>>>

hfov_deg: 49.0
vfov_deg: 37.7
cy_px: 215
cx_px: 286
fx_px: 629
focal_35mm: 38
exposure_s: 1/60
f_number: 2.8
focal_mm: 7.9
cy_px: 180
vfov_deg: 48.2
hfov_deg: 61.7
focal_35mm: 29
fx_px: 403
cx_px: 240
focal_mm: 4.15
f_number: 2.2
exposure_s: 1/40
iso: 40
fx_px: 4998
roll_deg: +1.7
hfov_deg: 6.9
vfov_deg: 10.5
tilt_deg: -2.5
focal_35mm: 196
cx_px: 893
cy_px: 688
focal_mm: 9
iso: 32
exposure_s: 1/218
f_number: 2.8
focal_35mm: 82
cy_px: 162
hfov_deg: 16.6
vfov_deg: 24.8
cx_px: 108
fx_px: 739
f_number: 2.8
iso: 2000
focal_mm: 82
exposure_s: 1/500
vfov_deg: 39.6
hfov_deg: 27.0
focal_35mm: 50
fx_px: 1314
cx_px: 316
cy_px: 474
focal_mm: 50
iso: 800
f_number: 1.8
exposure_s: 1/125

<<<
>>>

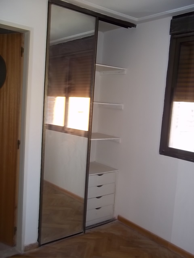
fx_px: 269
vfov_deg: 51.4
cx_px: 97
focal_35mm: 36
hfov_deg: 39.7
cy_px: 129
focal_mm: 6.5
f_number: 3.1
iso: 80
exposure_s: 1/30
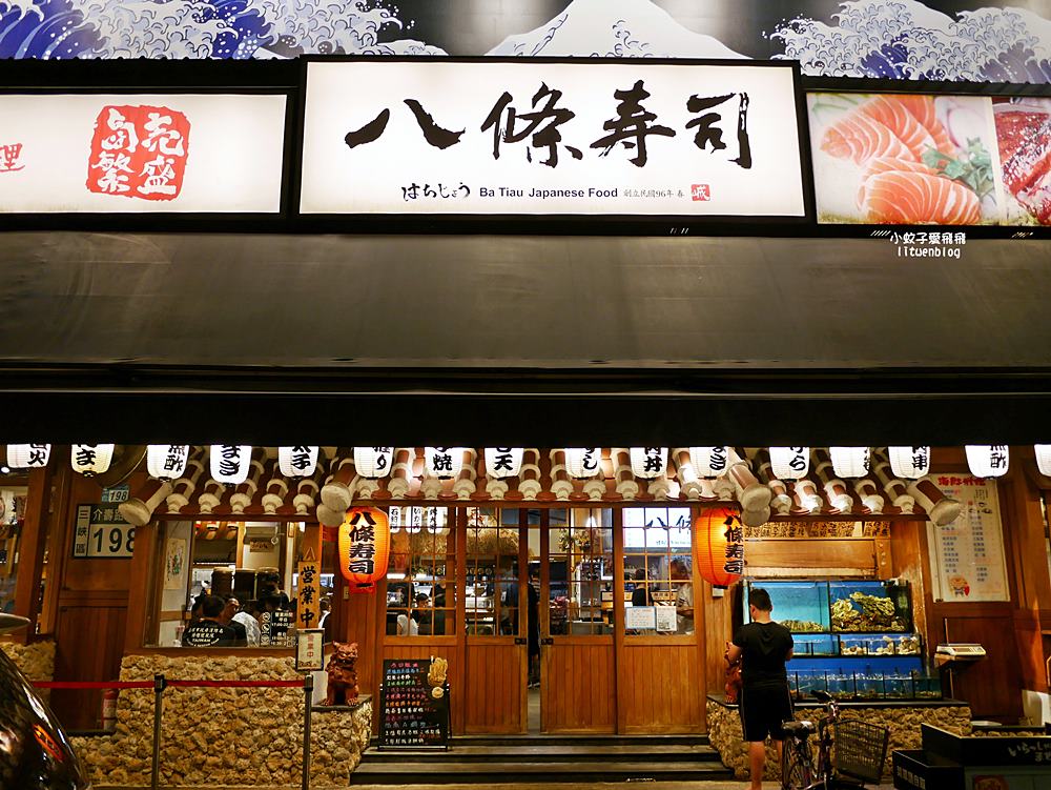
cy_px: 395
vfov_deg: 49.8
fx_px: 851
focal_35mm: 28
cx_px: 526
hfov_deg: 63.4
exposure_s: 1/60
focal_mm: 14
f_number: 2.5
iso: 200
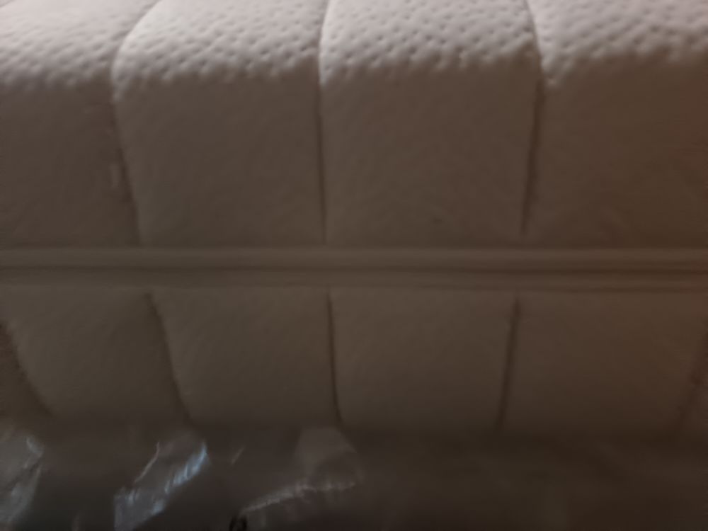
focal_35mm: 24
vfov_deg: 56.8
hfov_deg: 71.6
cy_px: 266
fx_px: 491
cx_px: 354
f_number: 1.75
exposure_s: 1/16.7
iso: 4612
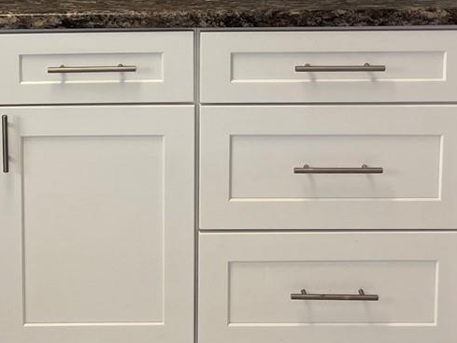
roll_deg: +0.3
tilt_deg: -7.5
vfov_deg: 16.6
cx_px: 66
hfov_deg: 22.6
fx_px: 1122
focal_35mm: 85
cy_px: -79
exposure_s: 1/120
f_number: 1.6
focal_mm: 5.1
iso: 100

<<<

*Task goal*. In the entries above, please find the line with "hfov_deg: 49.0" and the line with "exposure_s: 1/125", then write out exactly those two lines and every line between them, and nothing more.

*Output for this exercise*.
hfov_deg: 49.0
vfov_deg: 37.7
cy_px: 215
cx_px: 286
fx_px: 629
focal_35mm: 38
exposure_s: 1/60
f_number: 2.8
focal_mm: 7.9
cy_px: 180
vfov_deg: 48.2
hfov_deg: 61.7
focal_35mm: 29
fx_px: 403
cx_px: 240
focal_mm: 4.15
f_number: 2.2
exposure_s: 1/40
iso: 40
fx_px: 4998
roll_deg: +1.7
hfov_deg: 6.9
vfov_deg: 10.5
tilt_deg: -2.5
focal_35mm: 196
cx_px: 893
cy_px: 688
focal_mm: 9
iso: 32
exposure_s: 1/218
f_number: 2.8
focal_35mm: 82
cy_px: 162
hfov_deg: 16.6
vfov_deg: 24.8
cx_px: 108
fx_px: 739
f_number: 2.8
iso: 2000
focal_mm: 82
exposure_s: 1/500
vfov_deg: 39.6
hfov_deg: 27.0
focal_35mm: 50
fx_px: 1314
cx_px: 316
cy_px: 474
focal_mm: 50
iso: 800
f_number: 1.8
exposure_s: 1/125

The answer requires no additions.